* Yapılacak Görev
Metinde "Bazen de düşündürse" sözlerinin geçtiği yerden başla, "vardır bi bildiği..!" sözlerinden sonra dur. Bu bölümü "lahmacun" yerine "pide" koyarak güncelle ve yeniden yaz.

* Metin Parçası
= = = = =
Nedim Abi, “Biz buna beslenmeye bağlı zeka geriliği diyoruz.” dese de paylaşımında, sonrası da pek güzel ifadeler ile geliyordu, yalan yok…
“Son yıllarda, gıda perakende mağazalarının tekelleşmesi halkımızı tek tip beslenmeye yöneltti ve mecbur etti.
Fiyatlara yukarıdan aşağı doğru baskı kalite ve besin değerlerinin düşmesi ile doğru orantılıdır. Fiyatı aşağıya doğru asılırsan kalite de ona göre eksilir.
1 litre Bir yağ, ay çiçek yağı alın bir de zırt marka alın yapın kızartma göreceksiniz farkı ama kötü mal kullana kullana birçokları kaliteyi unuttu.
İda baldo mesela Gönen malı, ida osmancık ise Trakya malı bir pilav yapın yıllardır unuttuğunuz lezzeti tekrar yaşayın.”
Bence de yaşamak gerek.. Tat aldığımız o günlere geri dönmek..
ŞİMDİ DE GÜLEMSE EN İNSAN…
Böyle dememin nedeni, yine bir paylaşım.. facebook bazen ne de güzel gülümsetiyor bizleri..
Bazen de düşündürse de, facebook.. bir alem bu book…
Bahsedeceğim paylaşım; “Biraz Tebessüm...” başlığı ile geliyordu..
Ve başlıyordu anlatımlar; -Mezarlık girişinde, “ Biz de gezerdik siz gibi, Siz de geleceksiniz biz gibi..” yazıyor.
Bir başka anlatım, bu anlatıma ilişkin; -Adam ölmüş hâlâ laf sokuyor.
Gülümsedik değil mi bir anda.. Ne de güzel bir anlatım..
Şimdi de kebapçı üzerine denilenler…
-Kebapçıya, “Abi Urfa ile Adana arasında ne fark var? “ diye sordum.
“300 kilometre” dedi.
Sustum, lahmacun söyledim, yiyorum.
Bakın bu da kahkaha attıracak bir söz;
-Ben sineği öldürmemek için camı açıyorum. O gidip arkadaşlarını getiriyor, şerefsiz.
Vallahi, her yaz ayı yaşadığımız aslında, tam da bu.. Değil mi..?
Bakın hele.. Bir de bu söze bir bakın hele .. Ne de komik..
-Mantara bile kültür veren Rabbim, sana vermediyse, vardır bi bildiği..!
= = = = =
* Veri Bölümü

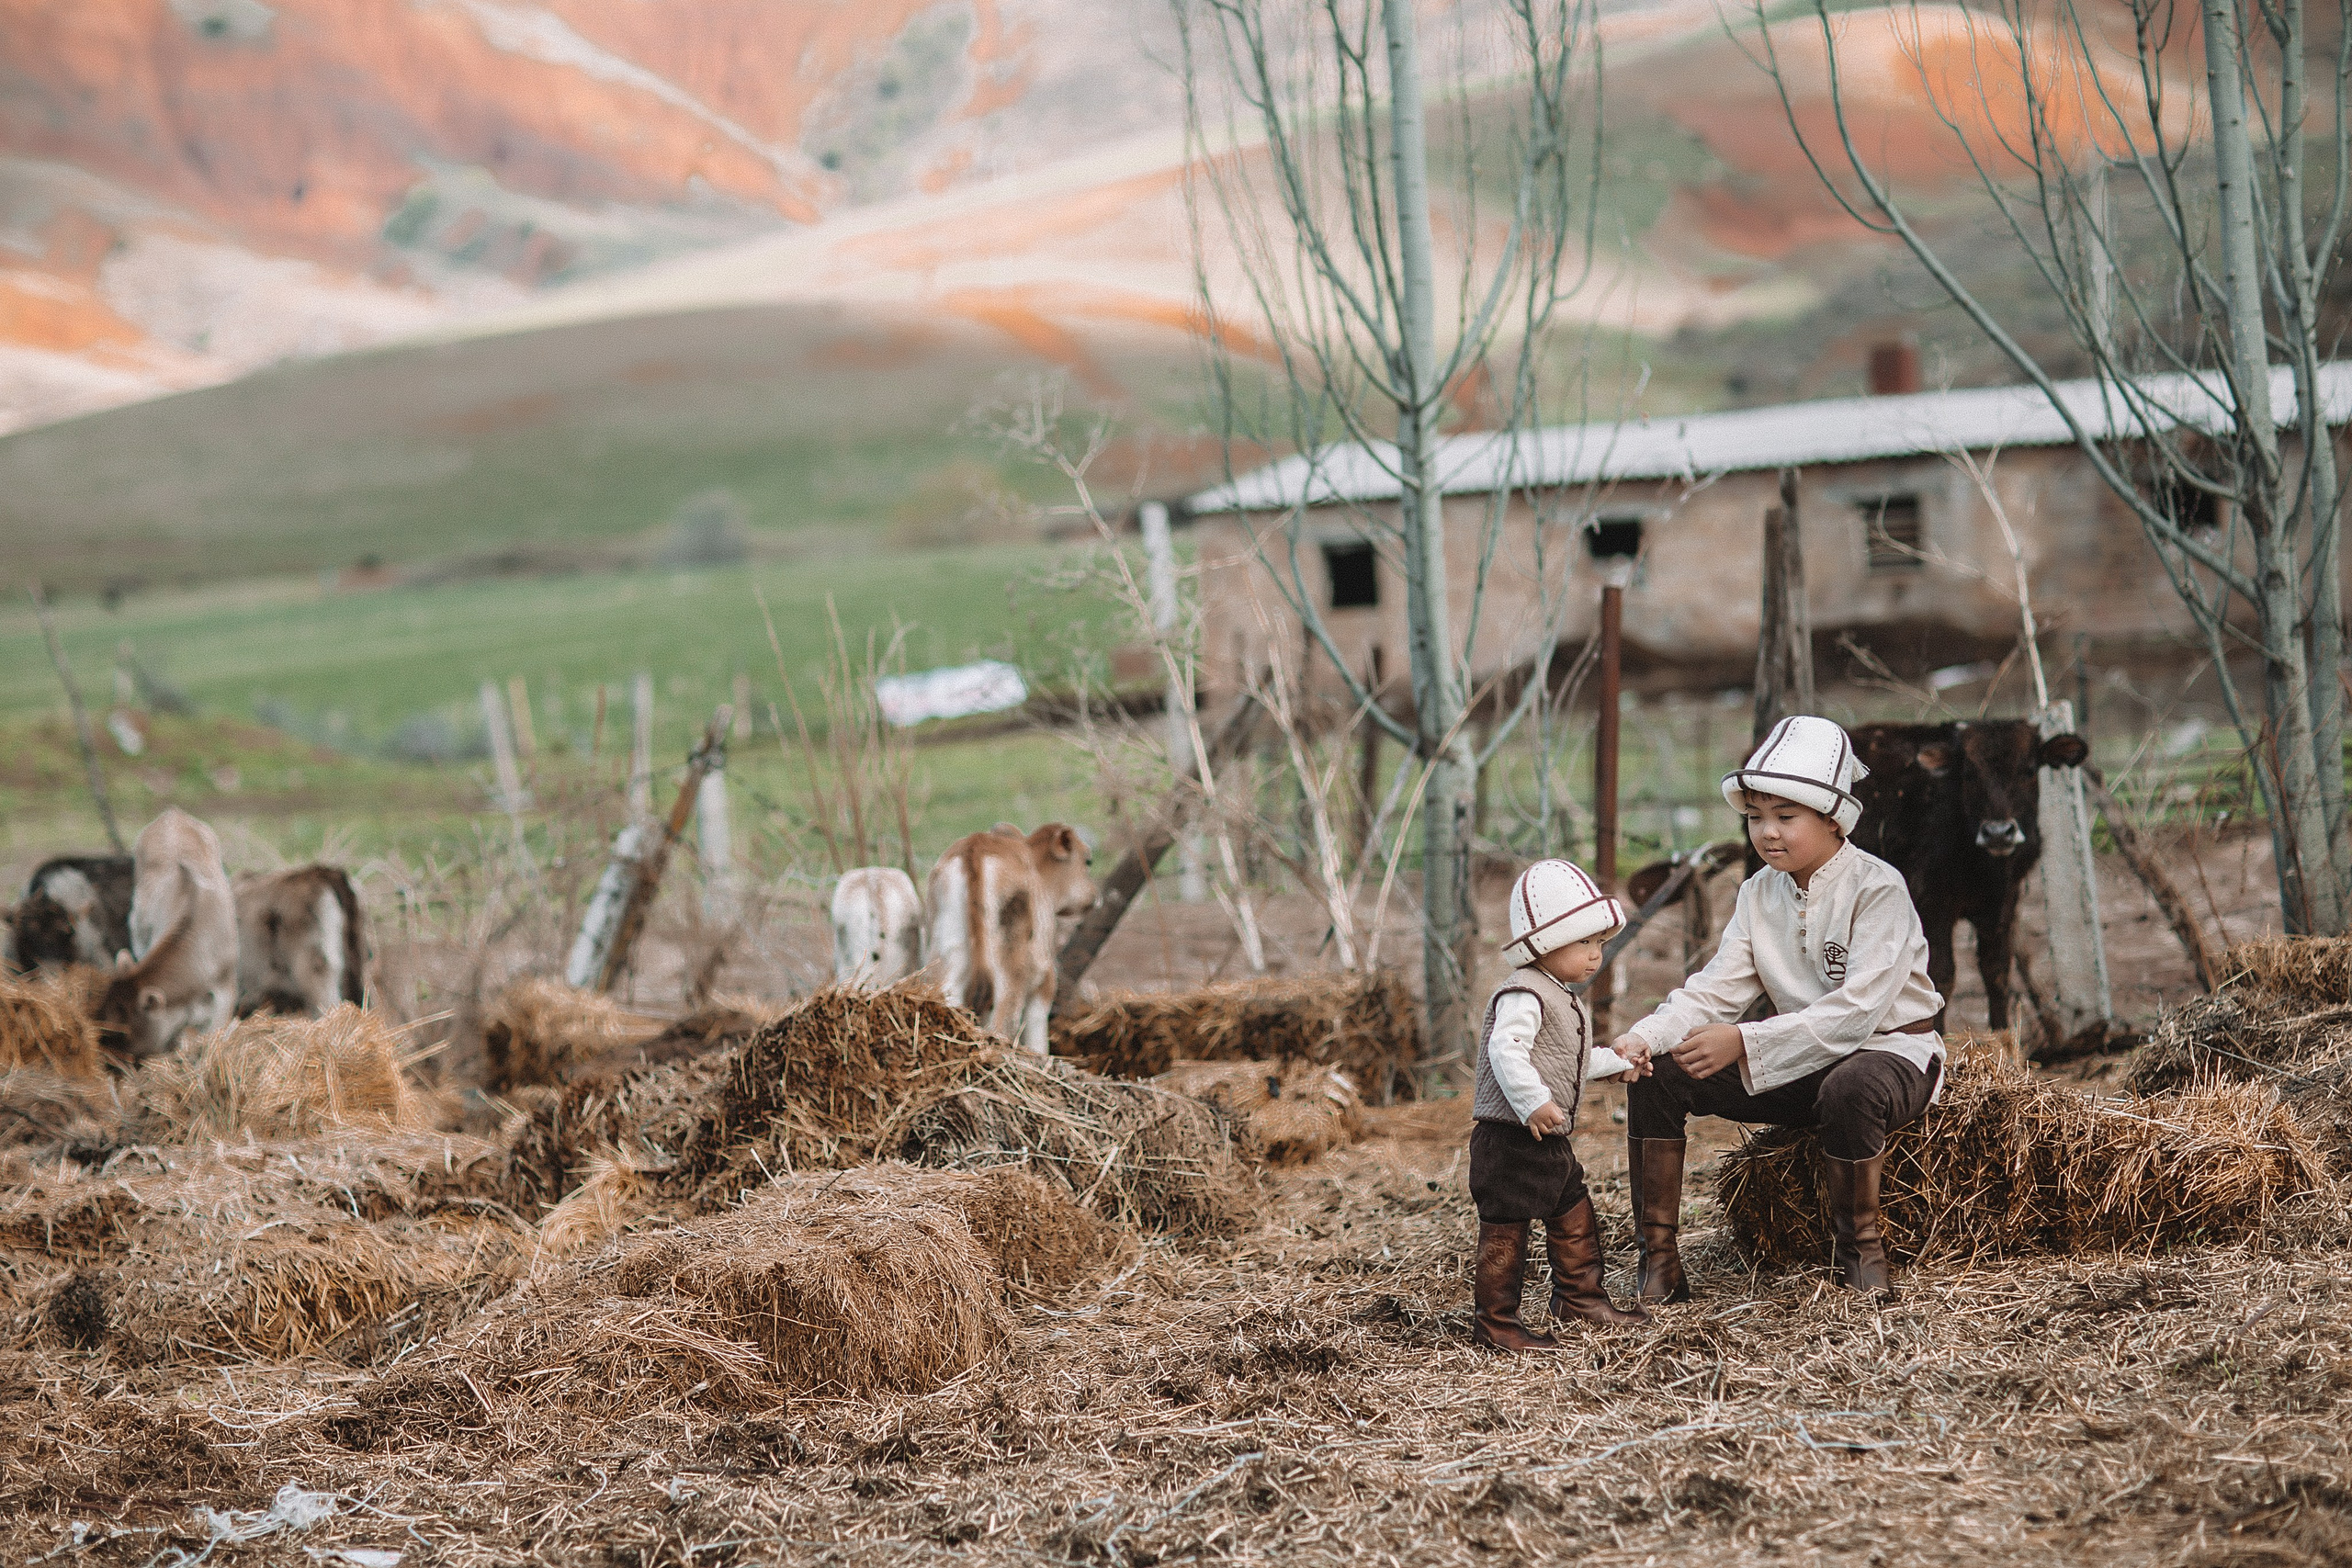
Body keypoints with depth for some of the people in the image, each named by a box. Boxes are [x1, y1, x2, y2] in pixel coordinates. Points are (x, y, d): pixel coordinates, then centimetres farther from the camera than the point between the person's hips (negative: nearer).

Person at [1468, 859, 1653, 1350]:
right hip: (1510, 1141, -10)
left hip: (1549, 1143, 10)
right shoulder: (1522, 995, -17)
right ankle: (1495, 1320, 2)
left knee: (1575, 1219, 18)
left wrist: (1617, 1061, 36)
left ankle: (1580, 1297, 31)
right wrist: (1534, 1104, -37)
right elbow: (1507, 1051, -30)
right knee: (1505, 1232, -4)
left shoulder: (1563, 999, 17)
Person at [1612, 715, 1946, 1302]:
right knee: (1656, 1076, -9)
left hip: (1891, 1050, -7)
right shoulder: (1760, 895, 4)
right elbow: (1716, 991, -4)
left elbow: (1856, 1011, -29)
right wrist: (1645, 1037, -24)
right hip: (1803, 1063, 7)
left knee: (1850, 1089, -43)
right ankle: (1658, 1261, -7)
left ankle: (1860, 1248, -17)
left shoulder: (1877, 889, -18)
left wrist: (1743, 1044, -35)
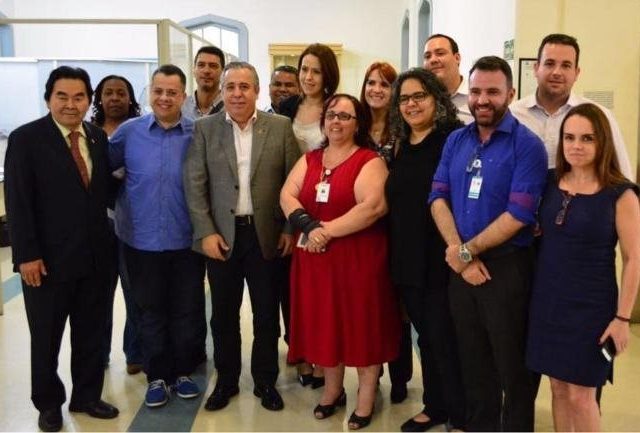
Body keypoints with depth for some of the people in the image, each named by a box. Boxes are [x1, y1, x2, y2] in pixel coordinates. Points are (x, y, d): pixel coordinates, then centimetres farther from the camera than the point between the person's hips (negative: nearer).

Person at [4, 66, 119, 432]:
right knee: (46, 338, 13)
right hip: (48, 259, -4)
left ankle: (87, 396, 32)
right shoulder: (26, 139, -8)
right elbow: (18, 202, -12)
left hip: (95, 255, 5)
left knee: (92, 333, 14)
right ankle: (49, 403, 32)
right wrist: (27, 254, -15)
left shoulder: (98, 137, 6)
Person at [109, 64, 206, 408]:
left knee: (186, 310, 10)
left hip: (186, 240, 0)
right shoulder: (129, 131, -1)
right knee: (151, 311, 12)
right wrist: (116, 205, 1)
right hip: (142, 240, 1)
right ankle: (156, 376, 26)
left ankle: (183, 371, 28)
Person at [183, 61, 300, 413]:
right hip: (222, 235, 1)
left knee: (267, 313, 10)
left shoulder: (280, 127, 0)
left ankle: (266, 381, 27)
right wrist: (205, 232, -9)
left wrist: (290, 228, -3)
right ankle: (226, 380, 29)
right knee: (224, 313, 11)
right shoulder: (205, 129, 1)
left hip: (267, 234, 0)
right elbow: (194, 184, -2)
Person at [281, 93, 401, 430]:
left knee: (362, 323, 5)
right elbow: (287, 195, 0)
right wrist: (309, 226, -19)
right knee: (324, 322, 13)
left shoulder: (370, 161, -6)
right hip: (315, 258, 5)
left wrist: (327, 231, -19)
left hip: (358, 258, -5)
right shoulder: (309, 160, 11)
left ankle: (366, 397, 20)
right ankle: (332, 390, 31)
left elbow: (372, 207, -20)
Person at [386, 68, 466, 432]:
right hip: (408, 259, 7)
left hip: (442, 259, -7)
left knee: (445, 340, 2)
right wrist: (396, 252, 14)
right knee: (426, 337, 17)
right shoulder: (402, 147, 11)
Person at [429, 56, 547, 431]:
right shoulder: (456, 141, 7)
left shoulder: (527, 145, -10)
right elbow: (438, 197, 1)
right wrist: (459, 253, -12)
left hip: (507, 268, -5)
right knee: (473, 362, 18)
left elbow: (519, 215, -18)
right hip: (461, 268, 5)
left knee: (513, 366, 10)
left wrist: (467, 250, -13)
= = = = =
* Yanıtınız
Bazen de düşündürse de, facebook.. bir alem bu book…
Bahsedeceğim paylaşım; “Biraz Tebessüm...” başlığı ile geliyordu..
Ve başlıyordu anlatımlar; -Mezarlık girişinde, “ Biz de gezerdik siz gibi, Siz de geleceksiniz biz gibi..” yazıyor.
Bir başka anlatım, bu anlatıma ilişkin; -Adam ölmüş hâlâ laf sokuyor.
Gülümsedik değil mi bir anda.. Ne de güzel bir anlatım..
Şimdi de kebapçı üzerine denilenler…
-Kebapçıya, “Abi Urfa ile Adana arasında ne fark var? “ diye sordum.
“300 kilometre” dedi.
Sustum, pide söyledim, yiyorum.
Bakın bu da kahkaha attıracak bir söz;
-Ben sineği öldürmemek için camı açıyorum. O gidip arkadaşlarını getiriyor, şerefsiz.
Vallahi, her yaz ayı yaşadığımız aslında, tam da bu.. Değil mi..?
Bakın hele.. Bir de bu söze bir bakın hele .. Ne de komik..
-Mantara bile kültür veren Rabbim, sana vermediyse, vardır bi bildiği..!